Henry Ford once remarked: “Why is it that I always get the whole person when what I really want is a pair of hands?” Whether many of us are willing to admit it, this is too often the prevailing attitude toward those workers who carry out the most basic of tasks at our organizations. For one of my companies, this is the janitorial team members who clean nearly 10 million square feet of facilities each night. The temptation for our leadership team and me is to view our team members as merely robots programmed to get the job done, getting frustrated when the task is not completed exactly as instructed.

But let’s face it, this frustration does us no good. In fact, treating our employees as machines only devalues them as persons, which will lower productivity and lead to decreased profits. When you hire an individual, regardless of skill or intelligence level, they have a desire to use their talents (whatever they may be) to achieve something meaningful. Viewing them as merely “a pair of hands” cuts against the grain and only makes management harder. Good leaders, on the other hand, realize the God-given desire rooted in each person and seek to connect that person with the work being done.

So how can you do this?

  • Promote the value of the work – Our employees must see the intrinsic value of the work they are performing. They must see how their work connects with the good being brought to society. Work is voluntary giving of your time in the service of another. If you divorce an employee’s work from the intrinsic value of the service provided to the end customer, you rob them of the dignity of their job. But when workers see the dignity and value of their job, productivity, performance, and retention soar. This is especially important among millennials, as studies indicate.
  • Give freedom within boundaries – True liberty is the ability to live freely within certain healthy restraints.

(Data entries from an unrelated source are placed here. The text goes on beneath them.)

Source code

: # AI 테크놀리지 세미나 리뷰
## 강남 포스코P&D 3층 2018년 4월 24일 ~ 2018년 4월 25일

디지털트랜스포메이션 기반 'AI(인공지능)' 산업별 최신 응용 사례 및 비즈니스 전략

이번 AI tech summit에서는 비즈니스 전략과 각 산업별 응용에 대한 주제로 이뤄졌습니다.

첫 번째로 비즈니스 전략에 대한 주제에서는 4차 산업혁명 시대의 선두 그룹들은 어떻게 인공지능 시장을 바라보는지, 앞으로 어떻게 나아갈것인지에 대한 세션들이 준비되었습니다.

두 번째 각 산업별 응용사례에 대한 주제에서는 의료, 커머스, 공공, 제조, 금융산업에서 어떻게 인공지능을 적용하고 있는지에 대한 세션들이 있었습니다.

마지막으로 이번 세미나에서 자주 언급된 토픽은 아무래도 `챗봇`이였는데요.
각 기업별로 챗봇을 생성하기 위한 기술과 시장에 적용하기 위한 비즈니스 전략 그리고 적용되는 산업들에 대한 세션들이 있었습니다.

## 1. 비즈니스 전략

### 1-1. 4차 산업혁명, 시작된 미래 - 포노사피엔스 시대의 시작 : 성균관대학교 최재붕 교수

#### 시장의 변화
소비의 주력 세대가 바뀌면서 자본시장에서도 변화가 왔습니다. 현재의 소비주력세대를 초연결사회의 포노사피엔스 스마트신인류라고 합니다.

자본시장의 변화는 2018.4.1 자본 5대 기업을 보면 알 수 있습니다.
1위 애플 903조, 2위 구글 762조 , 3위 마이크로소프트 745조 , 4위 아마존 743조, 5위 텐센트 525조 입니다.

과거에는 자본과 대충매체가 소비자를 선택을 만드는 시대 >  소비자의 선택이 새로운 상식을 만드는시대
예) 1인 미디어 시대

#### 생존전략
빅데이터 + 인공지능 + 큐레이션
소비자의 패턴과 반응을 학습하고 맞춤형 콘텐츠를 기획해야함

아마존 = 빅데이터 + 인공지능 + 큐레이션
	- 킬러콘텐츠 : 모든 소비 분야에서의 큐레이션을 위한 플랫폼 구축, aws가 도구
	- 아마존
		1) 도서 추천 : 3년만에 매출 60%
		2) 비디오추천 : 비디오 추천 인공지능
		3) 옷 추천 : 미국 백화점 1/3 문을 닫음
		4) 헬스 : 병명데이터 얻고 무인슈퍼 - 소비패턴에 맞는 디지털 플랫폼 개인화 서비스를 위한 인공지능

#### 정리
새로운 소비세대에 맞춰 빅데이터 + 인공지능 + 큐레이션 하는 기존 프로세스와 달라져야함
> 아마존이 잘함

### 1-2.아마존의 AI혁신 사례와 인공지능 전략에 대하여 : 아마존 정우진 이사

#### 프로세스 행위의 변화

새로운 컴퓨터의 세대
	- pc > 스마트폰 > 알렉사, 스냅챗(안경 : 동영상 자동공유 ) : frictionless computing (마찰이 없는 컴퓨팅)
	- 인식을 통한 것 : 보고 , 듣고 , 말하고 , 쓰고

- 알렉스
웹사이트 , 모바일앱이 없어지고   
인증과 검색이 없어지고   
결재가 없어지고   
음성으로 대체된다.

The tension for employers is providing enough freedom to liberate workers to use their talents, but not so much leeway that the company as a whole is jeopardized. While this freedom/restraint tension is different for each company, it must be realized and honored. When employees don’t feel like slaves, job satisfaction and performance increase.
  • Treat the person as a person – As unpleasant as it often times may be, when you hire an individual, you get the WHOLE person – the good, bad, and the ugly. Our tendency is to say “Business is business…keep your personal life at home.” But let’s be real. This is just not the way life works. When “life” happens at home, it affects the person, which affects the job. Therefore, we must set our expectation to match this reality. Treating the employee as a person and not a business machine, will gain his/her respect and trust in you as a leader. Once again, this results in increased retention, morale, and long term productivity.

21st century companies must embrace these principles, even more so considering the growing millennial workforce. We want to pursue these goals because they are good and right in and of themselves. But secondarily, they increase morale, productivity, and profit. This is an example where putting people above profits can actually create more profit in the long run.